GenLin Node

The generalized linear model expands the general linear model so that the dependent variable is linearly related to the factors and covariates via a specified link function. Moreover, the model allows for the dependent variable to have a non-normal distribution. It covers widely used statistical models, such as linear regression for normally distributed responses, logistic models for binary data, loglinear models for count data, complementary log-log models for interval-censored survival data, plus many other statistical models through its very general model formulation.

Examples. A shipping company can use generalized linear models to fit a Poisson regression to damage counts for several types of ships constructed in different time periods, and the resulting model can help determine which ship types are most prone to damage.

A car insurance company can use generalized linear models to fit a gamma regression to damage claims for cars, and the resulting model can help determine the factors that contribute the most to claim size.

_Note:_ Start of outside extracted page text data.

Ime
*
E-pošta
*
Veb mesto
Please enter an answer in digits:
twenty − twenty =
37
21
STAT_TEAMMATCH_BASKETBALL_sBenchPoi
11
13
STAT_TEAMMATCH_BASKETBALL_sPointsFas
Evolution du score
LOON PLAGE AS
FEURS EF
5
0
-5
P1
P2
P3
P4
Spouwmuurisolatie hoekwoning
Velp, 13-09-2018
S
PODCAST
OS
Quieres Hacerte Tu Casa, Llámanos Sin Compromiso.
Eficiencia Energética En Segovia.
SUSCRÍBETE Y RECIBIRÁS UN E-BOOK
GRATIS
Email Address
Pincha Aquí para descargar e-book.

Medical researchers can use generalized linear models to fit a complementary log-log regression to interval-censored survival data to predict the time to recurrence for a medical condition.

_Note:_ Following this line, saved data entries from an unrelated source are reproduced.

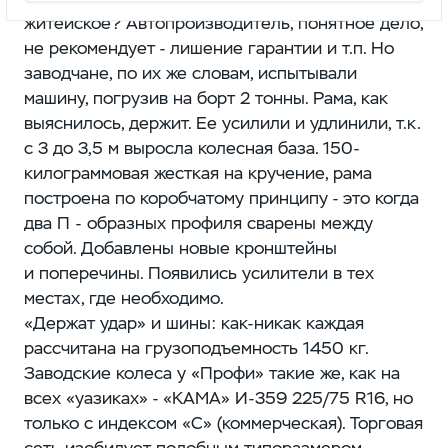
житейское? Автопроизводитель, понятное дело,
не рекомендует - лишение гарантии и т.п. Но
заводчане, по их же словам, испытывали
машину, погрузив на борт 2 тонны. Рама, как
выяснилось, держит. Ее усилили и удлинили, т.к.
с 3 до 3,5 м выросла колесная база. 150-
килограммовая жесткая на кручение, рама
построена по коробчатому принципу - это когда
два П - образных профиля сварены между
собой. Добавлены новые кронштейны
и поперечины. Появились усилители в тех
местах, где необходимо.
«Держат удар» и шины: как-никак каждая
рассчитана на грузоподъемность 1450 кг.
Заводские колеса у «Профи» такие же, как на
всех «уазиках» - «КАМА» И-359 225/75 R16, но
только с индексом «С» (коммерческая). Торговая
сеть изобилует подобным типоразмером,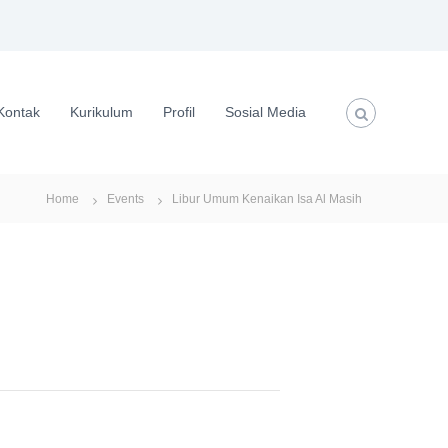
Kontak
Kurikulum
Profil
Sosial Media
Home
Events
Libur Umum Kenaikan Isa Al Masih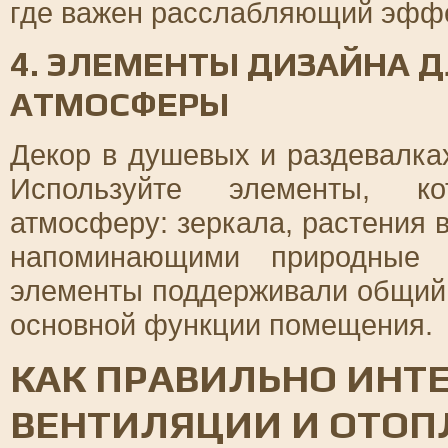
где важен расслабляющий эффе
4. ЭЛЕМЕНТЫ ДИЗАЙНА 
АТМОСФЕРЫ
Декор в душевых и раздевалка
Используйте элементы, ко
атмосферу: зеркала, растения в
напоминающими природные 
элементы поддерживали общий 
основной функции помещения.
КАК ПРАВИЛЬНО ИНТ
ВЕНТИЛЯЦИИ И ОТОП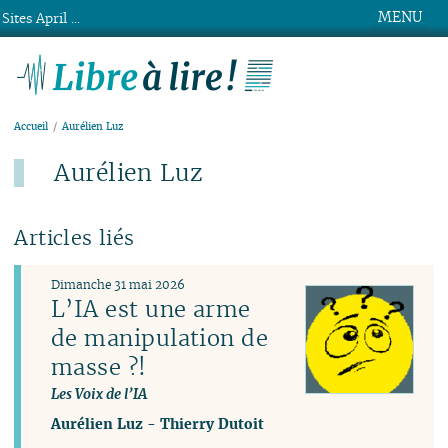
MENU
Sites April ...
Libre à lire !
Accueil
Aurélien Luz
Aurélien Luz
Articles liés
Dimanche 31 mai 2026
L’IA est une arme
de manipulation de
masse ?!
Les Voix de l’IA
Aurélien Luz
-
Thierry Dutoit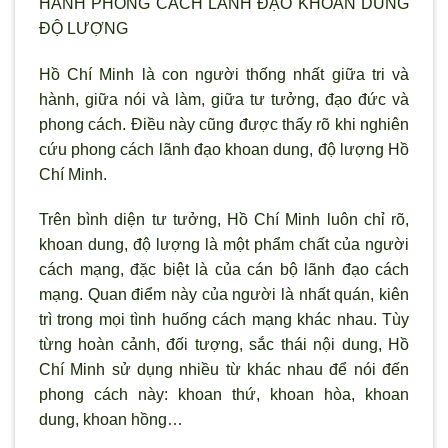
HÀNH PHONG CÁCH LÃNH ĐẠO KHOAN DUNG
ĐỘ LƯỢNG
Hồ Chí Minh là con người thống nhất giữa tri và
hành, giữa nói và làm, giữa tư tưởng, đạo đức và
phong cách. Điều này cũng được thấy rõ khi nghiên
cứu phong cách lãnh đạo khoan dung, độ lượng Hồ
Chí Minh.
Trên bình diện tư tưởng, Hồ Chí Minh luôn chỉ rõ,
khoan dung, độ lượng là một phẩm chất của người
cách mạng, đặc biệt là của cán bộ lãnh đạo cách
mạng. Quan điểm này của người là nhất quán, kiên
trì trong mọi tình huống cách mạng khác nhau. Tùy
từng hoàn cảnh, đối tượng, sắc thái nội dung, Hồ
Chí Minh sử dụng nhiều từ khác nhau để nói đến
phong cách này: khoan thứ, khoan hòa, khoan
dung, khoan hồng…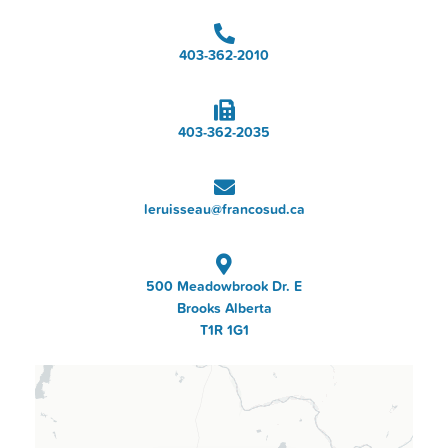
403-362-2010
403-362-2035
leruisseau@francosud.ca
500 Meadowbrook Dr. E
Brooks Alberta
T1R 1G1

Generalized linear models work by building an equation that relates the input field values to the output field values. Once the model is generated, it can be used to estimate values for new data. For each record, a probability of membership is computed for each possible output category. The target category with the highest probability is assigned as the predicted output value for that record.

Requirements. You need one or more input fields and exactly one target field (which can have a measurement level of Continuous or Flag) with two or more categories. Fields used in the model must have their types fully instantiated.

Strengths. The generalized linear model is extremely flexible, but the process of choosing the model structure is not automated and thus demands a level of familiarity with your data that is not required by "black box" algorithms.